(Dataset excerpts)
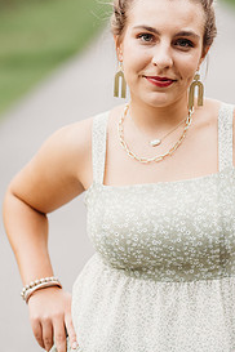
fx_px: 1371
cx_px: 183
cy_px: 173
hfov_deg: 9.8
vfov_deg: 14.7
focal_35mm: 140
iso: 400
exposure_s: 1/250
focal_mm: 85
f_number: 2.2
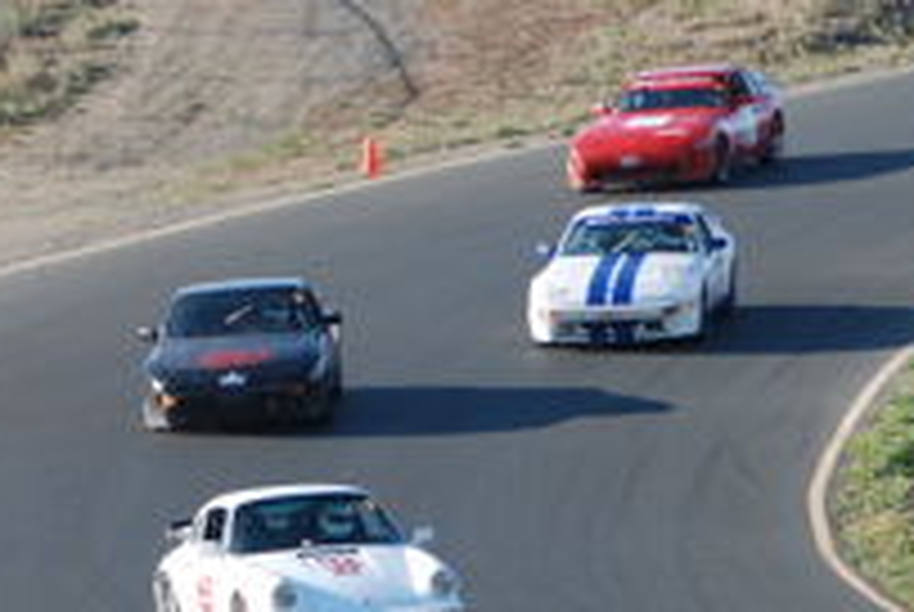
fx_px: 11405
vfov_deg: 3.1
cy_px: 495
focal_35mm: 449
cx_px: 763
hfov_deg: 4.6
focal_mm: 95
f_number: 5.3
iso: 200
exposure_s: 1/500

WHAT THE TASK REQUIRES
All records must be output exactly as they are, except for the pictures, which are left out.

WRITTEN REPLY
fx_px: 1371
cx_px: 183
cy_px: 173
hfov_deg: 9.8
vfov_deg: 14.7
focal_35mm: 140
iso: 400
exposure_s: 1/250
focal_mm: 85
f_number: 2.2
fx_px: 11405
vfov_deg: 3.1
cy_px: 495
focal_35mm: 449
cx_px: 763
hfov_deg: 4.6
focal_mm: 95
f_number: 5.3
iso: 200
exposure_s: 1/500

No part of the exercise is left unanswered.